In a lawsuit filed by Megan Garcia, whose 14-year-old son died by suicide over a year ago, has blamed Google and an artificial intelligence firm for her son’s death. “He would still be alive today if it weren’t for a chatbot urging him to take his own life,” she told Bloomberg.
In a 116 page-long lawsuit, Garcia has sought unspecified monetary damages from Google and Character Technologies. She has also asked the court to order warnings that the platform isn’t suitable for minors and limit how it can collect and use their data.
Garcia’s allegations
Garcia called her son Sewell Setzer III a promising high school student athlete. According to her, all this changed in April 2023 when he started role-playing on Character.AI, which lets users build chatbots that mimic popular culture personalities – both real and fictional.
“Google contributed financial resources, personnel, intellectual property, and AI technology to the design and development” of Character.AI’s chatbots,” Garcia said in her complaint.
The suit also alleged the Alphabet unit helped market the startup’s technology through a strategic partnership in 2023 to use Google Cloud services to reach a growing number of active Character.AI users — which is now more than 20 million.

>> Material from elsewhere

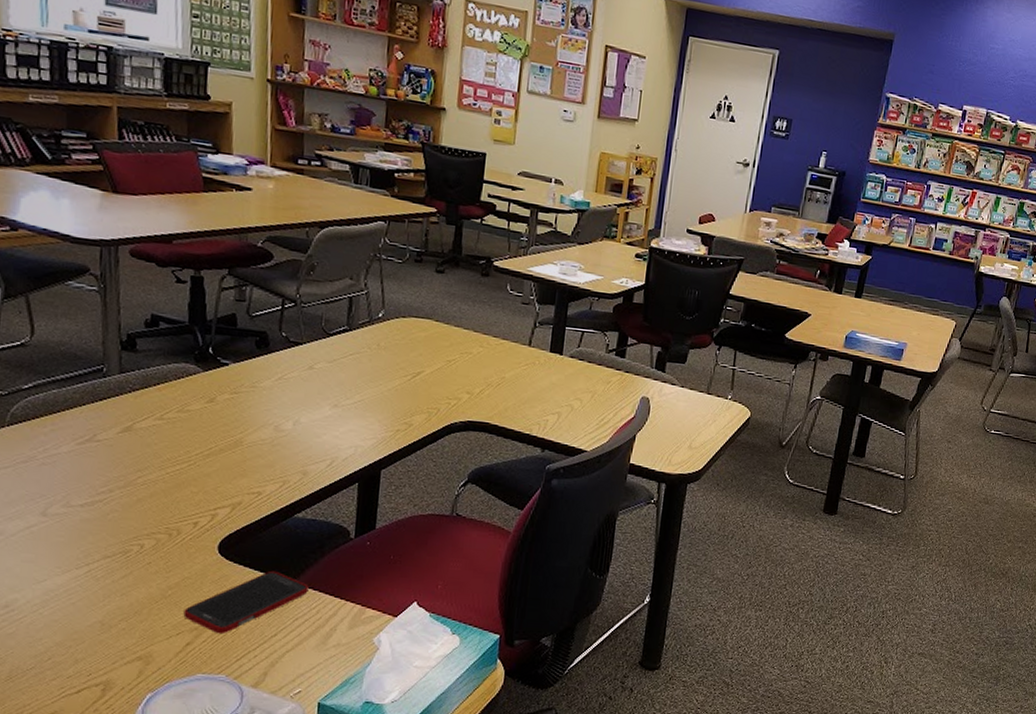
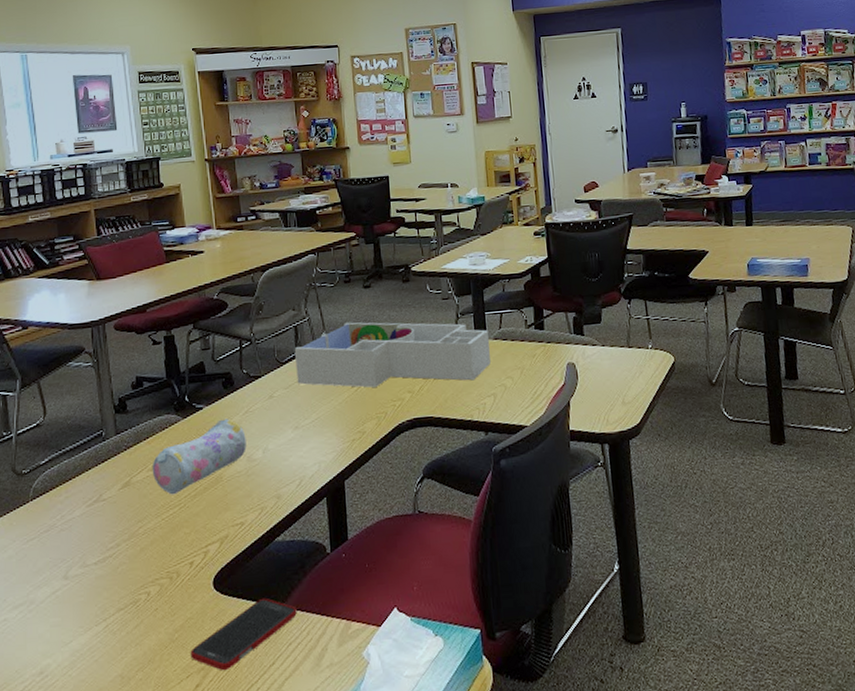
pencil case: none [159,380,276,450] -> present [152,419,246,495]
desk organizer: none [343,305,565,395] -> present [294,322,491,388]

Garcia said she wasn’t aware that over the course of several months, the app hooked her son with “anthropomorphic, hypersexualized and frighteningly realistic experiences” as he fell in love with a bot inspired by Daenerys Targaryen, a character from the show Game of Thrones.
Google’s response
Both companies, Google and Character Technologies, have asked the judge to dismiss claims that they failed to ensure the chatbot technology was safe for young users, arguing there’s no legal basis to accuse them of wrongdoing.
Character Technologies contended in a filing that conversations between its Character.AI platform’s chatbots and users are protected by the US Constitution’s First Amendment as free speech. It also argued that the bot explicitly discouraged Garcia’s son from committing suicide.
A Character.AI spokeswoman declined to comment on pending litigation but said ‘there is no ongoing relationship between Google and Character.AI” and that the startup had implemented new user safety measures over the past year, Bloomberg report said.